The results found here clearly show that the original NCEP-CFSR precipitation is not suitable to apply for streamflow simulations in Malaysia, which is in agreement with the findings of Monteiro et al. [
27], Roth and Lemann [
64] and Bressiani et al. [
87] for other tropical or sub-tropical conditions. However, the results found here conflict with the findings of Jajarmizadeh et al. [
88], who report successful SWAT streamflow simulation results using the NCEP-CFSR data for the Roodan watershed that is located in southern Iran. Differences in climate and geographical conditions are the most likely explanation for such differences between the Jajarmizadeh et al. [
88] study and the results reported in this research and other previously cited studies. In addition, the streamflow overestimation that resulted from the use of the NCEP-CFSR data in this study could be related to possible problems that occur over tropical regions [
70], including the effects of the satellite algorithms on precipitation estimation and the CFSR model parameterizations.

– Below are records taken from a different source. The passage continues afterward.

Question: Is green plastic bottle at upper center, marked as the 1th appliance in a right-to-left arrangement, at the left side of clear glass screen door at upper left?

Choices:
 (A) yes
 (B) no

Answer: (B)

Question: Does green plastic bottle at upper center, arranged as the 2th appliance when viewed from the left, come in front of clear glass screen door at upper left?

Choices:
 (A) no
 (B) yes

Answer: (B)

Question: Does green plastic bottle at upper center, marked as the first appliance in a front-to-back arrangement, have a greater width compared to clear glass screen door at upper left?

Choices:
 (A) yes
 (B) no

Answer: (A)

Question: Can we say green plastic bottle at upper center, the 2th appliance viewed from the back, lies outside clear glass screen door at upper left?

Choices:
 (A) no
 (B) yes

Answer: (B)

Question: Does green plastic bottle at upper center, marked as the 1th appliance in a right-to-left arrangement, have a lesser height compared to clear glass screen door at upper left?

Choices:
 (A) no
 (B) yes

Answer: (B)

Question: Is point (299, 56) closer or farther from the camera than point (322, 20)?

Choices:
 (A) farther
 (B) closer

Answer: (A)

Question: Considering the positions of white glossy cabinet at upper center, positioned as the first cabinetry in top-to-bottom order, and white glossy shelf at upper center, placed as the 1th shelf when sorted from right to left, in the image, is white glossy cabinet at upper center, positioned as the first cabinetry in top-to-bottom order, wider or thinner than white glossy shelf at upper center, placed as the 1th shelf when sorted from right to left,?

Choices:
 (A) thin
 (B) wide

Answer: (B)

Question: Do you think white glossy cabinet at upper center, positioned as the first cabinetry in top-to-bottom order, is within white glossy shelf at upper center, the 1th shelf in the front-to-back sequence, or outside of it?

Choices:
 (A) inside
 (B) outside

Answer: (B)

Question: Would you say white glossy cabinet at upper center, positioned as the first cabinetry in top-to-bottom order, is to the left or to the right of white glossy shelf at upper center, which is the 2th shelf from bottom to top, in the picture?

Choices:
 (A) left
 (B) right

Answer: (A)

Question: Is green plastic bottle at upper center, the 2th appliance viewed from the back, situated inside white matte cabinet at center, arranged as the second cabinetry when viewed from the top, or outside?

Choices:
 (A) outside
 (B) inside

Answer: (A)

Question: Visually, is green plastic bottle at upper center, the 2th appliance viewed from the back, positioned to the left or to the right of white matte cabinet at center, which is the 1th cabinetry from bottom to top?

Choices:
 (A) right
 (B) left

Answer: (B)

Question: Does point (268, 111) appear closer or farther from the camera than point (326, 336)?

In general, the performance of the APHRODITE data was better for the KRB compared to the JRB. This is due in part to a more complete distribution of rain gauges for the KRB versus the JRB (
Figure 1); the JRB lacks long-term climate data representation in the northern part of the basin. In addition, the PERSIANN-CDR precipitation-based SWAT simulation also performed better for the KRB, which is consistent with Zhu et al. [
29] who found that the PERSIANN-CDR data resulted in a smaller relative error in a data-rich region. These results are consistent with previously reported findings that improved SWAT hydrologic simulations usually occur in response to precipitation inputs characterized by higher resolution, versus lower resolution precipitation inputs [
89,
90,
91].
As shown in
Table 6, we also found that the effect of the basin size proved to be of minor importance compared to the performance of the three GCPs. For instance, the NCEP-CFSR data performed poorly in both basins, regardless of size and flow characteristics, while the APHRODITE precipitation resulted in the best performance for both basins. We also note that differences in sub-basin and/or HRU delineations, while not investigated in this study, typically do not impact SWAT streamflow and other hydrologic outputs as discussed in a previous review of SWAT literature [
48] and reported in several subsequent SWAT applications [
92,
93,
94,
95].
Finally, it is important to emphasize that there were distinct periods within the overall simulation timeframe in which prevailing periods of bias actually were reversed for a specific GCP; e.g., streamflow extremes were overestimated during periods where precipitation extremes were underestimated. For example, the PERSIANN-CDR underestimated the Rx1d precipitation index by about 45% during 1989, but the corresponding Rx1d streamflow index was overestimated by 31.3%. This is consistent with the findings of a similar study conducted by Zhu et al. [
29] for the Xiang River and Qu River watersheds in China. This finding indicates that there are certain periods where the precipitation generated by GCPs is unlikely to accurately capture the amount and durations of extreme events. This is further exacerbated by the fact that there is a variation between the precipitation and streamflow extremes temporal scales. For example, peak streamflow usually occurred a few days/hours after the corresponding peak precipitation, but the peak streamflow normally represents an accumulation of precipitation events that occurred over several days/hours.